Ex-diretor da Petrobrás confessa ter recebido R$ 1,5 milhão

Segundo Paulo Roberto Costa, pagamento de propina ocorreu durante compra da refinaria de Pasadena; revelação é parte de acordo de delação

Redação

18 de setembro de 2014 | 23h40

Mateus Coutinho e Fausto Macedo

O ex-diretor de Abastecimento da Petrobrás Paulo Roberto Costa, alvo da Operação Lava Jato, confessou que recebeu R$ 1,5 milhão em propinas na compra da refinaria de Pasadena, nos Estados Unidos. Suas revelações fazem parte do acordo de delação premiada que ele decidiu fazer em troca de uma possível redução de pena.

A informação foi divulgada nesta quinta-feira no Jornal Nacional, da TV Globo. Costa teria relatado a existência de um esquema de corrupção na polêmica operação de compra de Pasadena – transação iniciada em 2006 com a aquisição de 50% da refinaria de uma empresa belga, mas que levou a Petrobrás ao desembolso de mais US$ 1,2 bilhão pela compra total.

O ex-diretor começou a depor dia 29 de agosto. A longa série de audiências terminou na semana passada, mas o acordo de delação ainda depende de homologação do ministro Teori Zavascki, do Supremo Tribunal Federal. O caso foi remetido para o Supremo porque Costa citou pelo menos 32 deputados e senadores e um governador supostamente beneficiários do esquema de propinas.

Acesso. A Petrobrás e o presidente da CPI mista que investiga a estatal no Congresso, Vital do Rêgo (PMDB-PB), voltaram a solicitar nesta quinta-feira acesso aos depoimentos do ex-diretor de Abastecimento da companhia.

No pedido, a estatal afirma que quer apenas acesso aos trechos relativos aos funcionários ou ex-funcionários da empresa e às empresas “com quem mantém (ou manteve) relações comerciais”. O objetivo, segundo a Petrobrás, é apurar eventuais irregularidades.

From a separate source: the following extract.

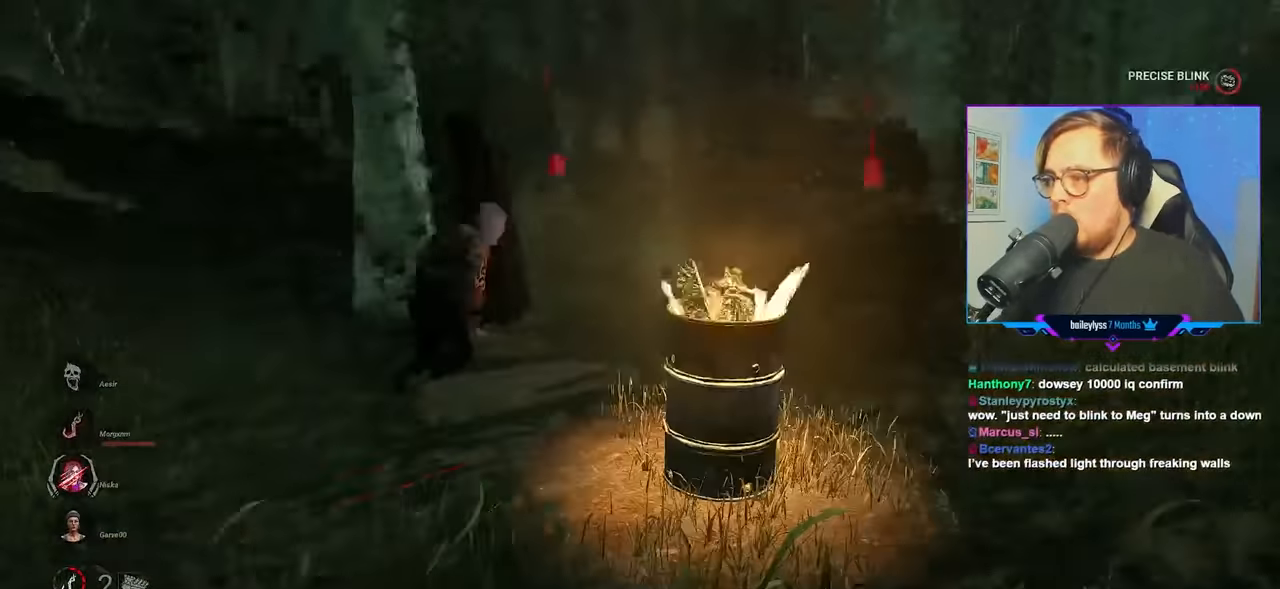
{"keys": ["d", "w"], "mouse": [], "mouse_move": "up", "events": [[17, "w", "up"], [67, "mouse_right", "down"], [167, "s", "down"], [267, "s", "up"], [300, "mouse_right", "up"], [400, "w", "down"]]}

“O seu objetivo, com a obtenção dessas informações, é promover procedimentos internos para apurar responsabilidades de empregados do passado e do presente, bem como verificar a lisura das empresas por ela contratadas e procedimentos de contratação”, afirma o documento encaminhado à Justiça Federal do Paraná.

Já o senador Vital do Rêgo cita o despacho do ministro Teori Zavascki, do Supremo Tribunal Federal, confirmando que já repassou à comissão as cópias da documentação da Operação Lava Jato, que está sob sua relatoria no Supremo.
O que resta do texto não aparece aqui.